» How to complete this task
Pictures aside, repeat the listing below exactly.

────────────────────

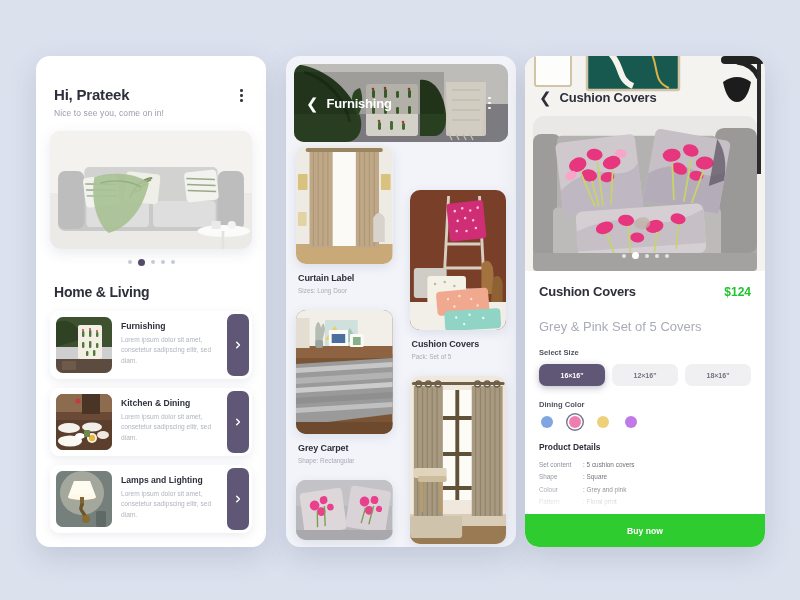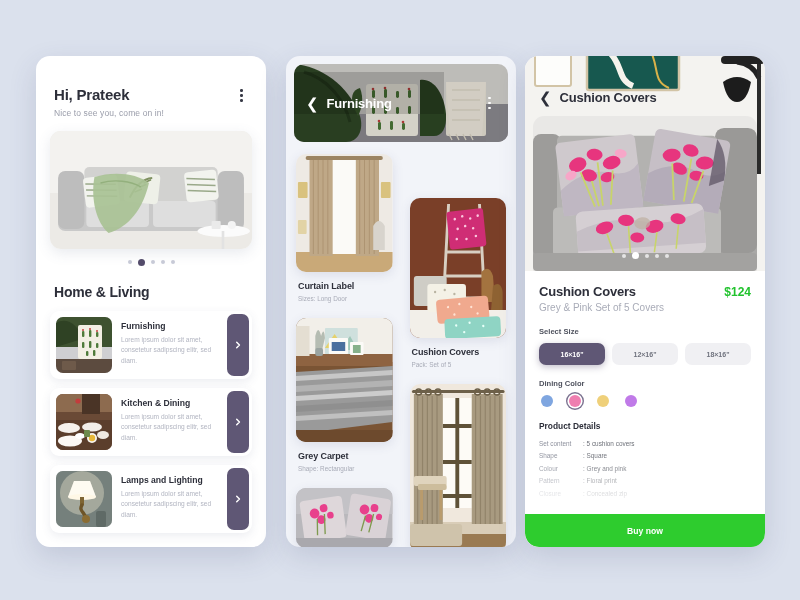--- a/index.html
+++ b/index.html
@@ -55,40 +55,40 @@
     display:flex; align-items:center; justify-content:center; cursor:pointer; flex:none;
   }
   .cat-go svg { width:8px; height:8px; }
 
   
   .p2-hero { height:78px; margin:8px 8px 0 8px; border-radius:10px; overflow:hidden; position:relative; }
   .p2-bar { position:absolute; left:0; right:0; top:0; bottom:0; display:flex; align-items:center; padding:0 12px; }
   .p2-back { color:#fff; font-size:15px; font-weight:300; margin-right:8px; line-height:1; cursor:pointer; }
   .p2-title { color:#fff; font-size:13px; font-weight:700; letter-spacing:-.2px; flex:1; }
 
-  .masonry { display:flex; gap:17px; padding:12px 10px 0 10px; }
+  .masonry { display:flex; gap:17px; padding:4px 10px 0 10px; }
   .mcol { flex:1; display:flex; flex-direction:column; }
   .mcol.right { padding-top:44px; }
   .prod-img { border-radius:10px; overflow:hidden; box-shadow:0 3px 11px rgba(70,80,120,.13); }
   .prod-name { font-size:9px; font-weight:700; color:#2d2f3a; margin:9px 0 0 2px; letter-spacing:-.1px; }
   .prod-sub { font-size:6.4px; color:#a9acb8; margin:4px 0 16px 2px; }
 
   
   .p3-hero { height:215px; position:relative; overflow:hidden; }
   .p3-bar { position:absolute; top:34px; left:14px; display:flex; align-items:center; z-index:3; }
   .p3-back { color:#2d2f3a; font-size:15px; font-weight:300; margin-right:8px; line-height:1; cursor:pointer; }
   .p3-title { color:#2d2f3a; font-size:13px; font-weight:700; letter-spacing:-.2px; }
   .p3-photo { position:absolute; left:8px; right:8px; top:60px; bottom:0; border-radius:11px 11px 0 0; overflow:hidden; }
   .p3-dots { position:absolute; left:0; right:0; bottom:12px; z-index:4; }
 
   .p3-info { padding:13px 14px 0 14px; }
   .pi-row { display:flex; align-items:baseline; justify-content:space-between; }
   .pi-name { font-size:13px; font-weight:700; color:#2d2f3a; letter-spacing:-.2px; }
   .pi-price { font-size:12px; font-weight:700; color:#22c32e; }
-  .pi-sub { font-size:10px; color:#a9acb8; margin-top:3px; }
+  .pi-sub { font-size:13px; color:#a9acb8; margin-top:20px; }
 
   .sel-label { font-size:7.6px; font-weight:700; color:#50535f; margin:14px 0 7px 0; }
   .sizes { display:flex; gap:7px; }
   .size {
     flex:1; height:22px; border-radius:7px; background:#f0f0f3; color:#70737e;
     font-size:7px; font-weight:700; display:flex; align-items:center; justify-content:center; cursor:pointer;
   }
   .size.on { background:#5f5775; color:#ffffff; box-shadow:0 2px 7px rgba(95,87,117,.38); }
 
   .colors { display:flex; gap:16px; padding-left:2px; }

────────────────────

» Exercise output
--- a/index.html
+++ b/index.html
@@ -55,40 +55,40 @@
     display:flex; align-items:center; justify-content:center; cursor:pointer; flex:none;
   }
   .cat-go svg { width:8px; height:8px; }
 
   
   .p2-hero { height:78px; margin:8px 8px 0 8px; border-radius:10px; overflow:hidden; position:relative; }
   .p2-bar { position:absolute; left:0; right:0; top:0; bottom:0; display:flex; align-items:center; padding:0 12px; }
   .p2-back { color:#fff; font-size:15px; font-weight:300; margin-right:8px; line-height:1; cursor:pointer; }
   .p2-title { color:#fff; font-size:13px; font-weight:700; letter-spacing:-.2px; flex:1; }
 
-  .masonry { display:flex; gap:17px; padding:12px 10px 0 10px; }
+  .masonry { display:flex; gap:17px; padding:4px 10px 0 10px; }
   .mcol { flex:1; display:flex; flex-direction:column; }
   .mcol.right { padding-top:44px; }
   .prod-img { border-radius:10px; overflow:hidden; box-shadow:0 3px 11px rgba(70,80,120,.13); }
   .prod-name { font-size:9px; font-weight:700; color:#2d2f3a; margin:9px 0 0 2px; letter-spacing:-.1px; }
   .prod-sub { font-size:6.4px; color:#a9acb8; margin:4px 0 16px 2px; }
 
   
   .p3-hero { height:215px; position:relative; overflow:hidden; }
   .p3-bar { position:absolute; top:34px; left:14px; display:flex; align-items:center; z-index:3; }
   .p3-back { color:#2d2f3a; font-size:15px; font-weight:300; margin-right:8px; line-height:1; cursor:pointer; }
   .p3-title { color:#2d2f3a; font-size:13px; font-weight:700; letter-spacing:-.2px; }
   .p3-photo { position:absolute; left:8px; right:8px; top:60px; bottom:0; border-radius:11px 11px 0 0; overflow:hidden; }
   .p3-dots { position:absolute; left:0; right:0; bottom:12px; z-index:4; }
 
   .p3-info { padding:13px 14px 0 14px; }
   .pi-row { display:flex; align-items:baseline; justify-content:space-between; }
   .pi-name { font-size:13px; font-weight:700; color:#2d2f3a; letter-spacing:-.2px; }
   .pi-price { font-size:12px; font-weight:700; color:#22c32e; }
-  .pi-sub { font-size:10px; color:#a9acb8; margin-top:3px; }
+  .pi-sub { font-size:13px; color:#a9acb8; margin-top:20px; }
 
   .sel-label { font-size:7.6px; font-weight:700; color:#50535f; margin:14px 0 7px 0; }
   .sizes { display:flex; gap:7px; }
   .size {
     flex:1; height:22px; border-radius:7px; background:#f0f0f3; color:#70737e;
     font-size:7px; font-weight:700; display:flex; align-items:center; justify-content:center; cursor:pointer;
   }
   .size.on { background:#5f5775; color:#ffffff; box-shadow:0 2px 7px rgba(95,87,117,.38); }
 
   .colors { display:flex; gap:16px; padding-left:2px; }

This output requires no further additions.